As the body deciding on healthcare subsidy, I suspect MOH will have still have the final say on whether a mode of treatment will be considered cost-effective and that it should be subsidised. Even as it stands certain treatments and drugs are subsidised by MOH, while others (cosmetic procedures and second or third-line drugs, for example) are not.
If we have a SpICE, it will probably just mean that an independent body will have the job of instituting a set of standards by which modes of treatment are assessed, and then making its recommendations to MOH. Sort of like a National Wages Council kind of role? It is hard to see MOH being legally-obligated to adopt the recommendations of a non-governmental body.
Seeing as it is SpICE can also recommend that a mode of treatment should NOT be subsidised, it does not necessarily mean opening the floodgates to expensive treatments for MOH.
In fact, IF the cost of newer, better drugs is currently the only thing that keeps MOH from subsidising them, MOH may actually be losing a lot more money by NOT subsidising them and allowing more people to have access to them when they end up having to subsidise the acute admissions AND chronic rehabilitation of these patients when they suffer the complications of the diseases.
(A similar change in mindset may be behind the initiative to allow people to use Medisave for outpatient visit - if you let me use $30 each visit to get my hypertension treated, I may not need the $30,000 to pay for my hospitalisation for the stroke I will then not get!)
In other words, I think what Dr Tan is saying is that currently, MOH already makes the decisions on which treatment/drugs to subsidise and which ones not to. What he is proposing is that we set up an independent agency which will draw up a standard for making that decision (which MOH is already making everyday) based on medical evidence and accounting principles.
By angry doc, At June 18, 2006 10:30 pm
If we look at the experience of NICE, we will see that their most difficult problems and the bulk of their decisions relate to cancer drugs, such as Herceptin for breast cancer, Gleevac for acute myeloid leukaemia and GIST, Rituximab for lymphoma and Velcade for myeloma. These drugs make a difference to survival and the quality of life, but very few cures.
* * * *
Exercises:
(A) According to the passage, which drug is given as an example for breast cancer?
(B) According to the passage, why might MOH lose more money by not subsidizing newer, better drugs?
(C) Rename "MOH" to "the Ministry of Health" throughout the passage from "Seeing as it" to "then not get!)", and give that part again with the change.
Draw only on the passage when answering.

Excerpted records:
* * * *
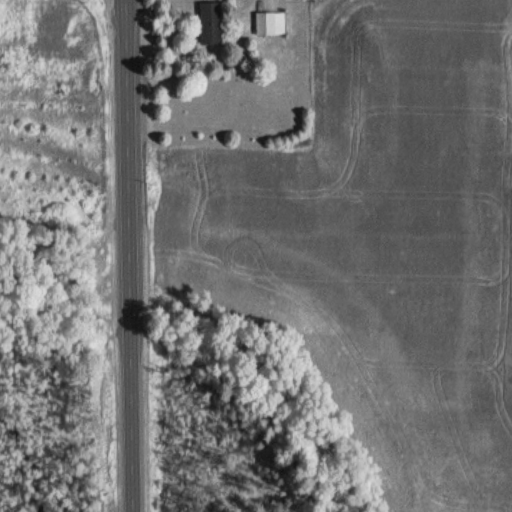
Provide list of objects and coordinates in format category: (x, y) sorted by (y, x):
building: (210, 22)
building: (270, 23)
road: (127, 256)
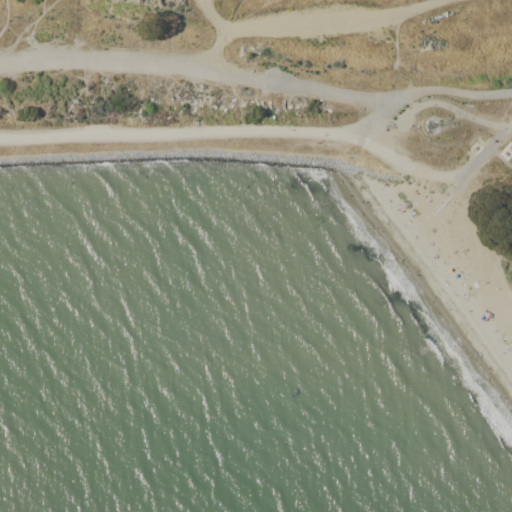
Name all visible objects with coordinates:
road: (294, 17)
road: (223, 24)
road: (192, 67)
park: (149, 85)
road: (446, 91)
road: (454, 109)
road: (201, 132)
park: (422, 168)
road: (438, 176)
road: (459, 187)
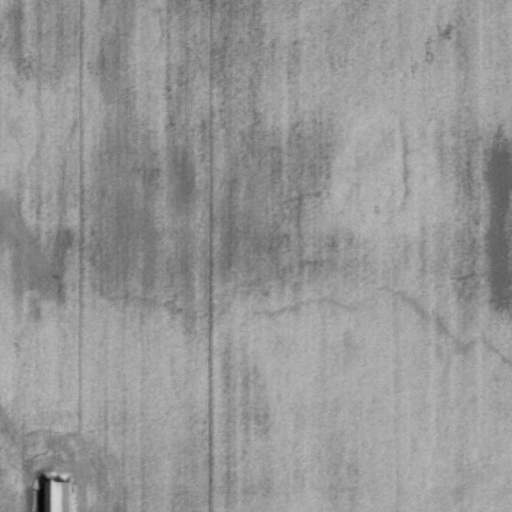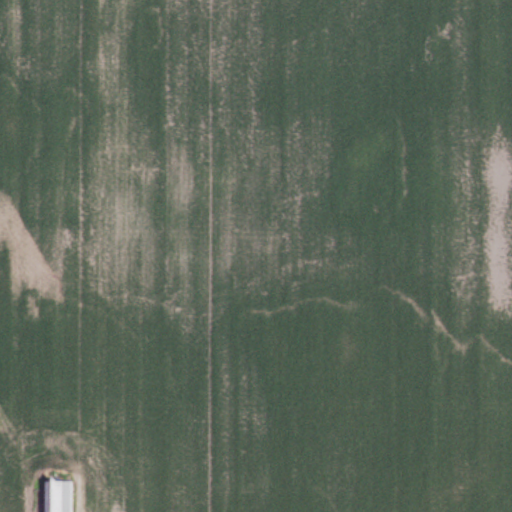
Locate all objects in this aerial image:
building: (61, 497)
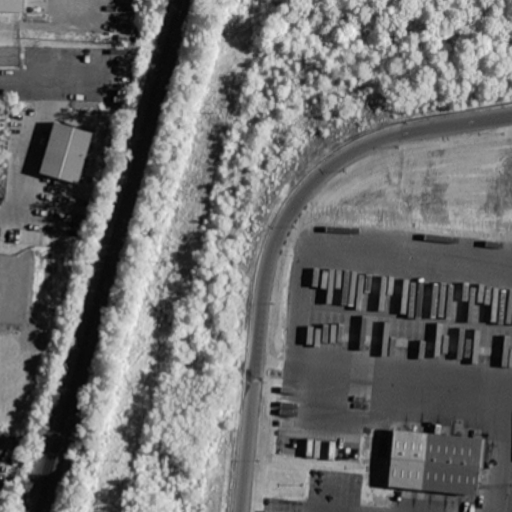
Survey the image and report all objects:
building: (12, 4)
building: (14, 6)
building: (10, 55)
building: (13, 55)
road: (33, 134)
building: (66, 151)
building: (66, 151)
road: (275, 235)
railway: (108, 256)
road: (299, 310)
building: (435, 461)
building: (435, 461)
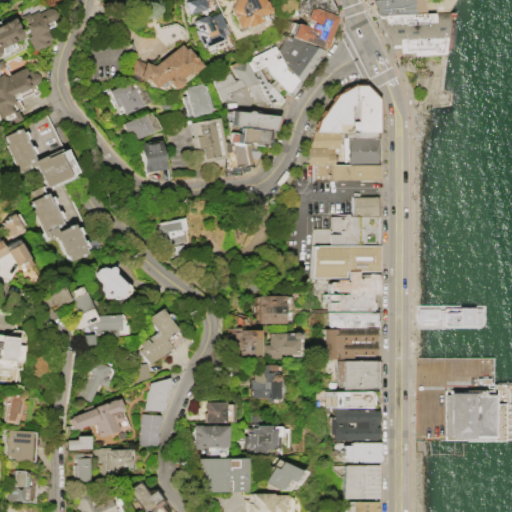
* * * *
Replies:
(A) Herceptin.

(B) Without subsidies, fewer people have access to these drugs. MOH then ends up subsidizing the acute admissions and chronic rehabilitation of patients who suffer complications of their diseases.

(C)
Seeing as it is SpICE can also recommend that a mode of treatment should NOT be subsidised, it does not necessarily mean opening the floodgates to expensive treatments for the Ministry of Health.
In fact, IF the cost of newer, better drugs is currently the only thing that keeps the Ministry of Health from subsidising them, the Ministry of Health may actually be losing a lot more money by NOT subsidising them and allowing more people to have access to them when they end up having to subsidise the acute admissions AND chronic rehabilitation of these patients when they suffer the complications of the diseases.
(A similar change in mindset may be behind the initiative to allow people to use Medisave for outpatient visit - if you let me use $30 each visit to get my hypertension treated, I may not need the $30,000 to pay for my hospitalisation for the stroke I will then not get!)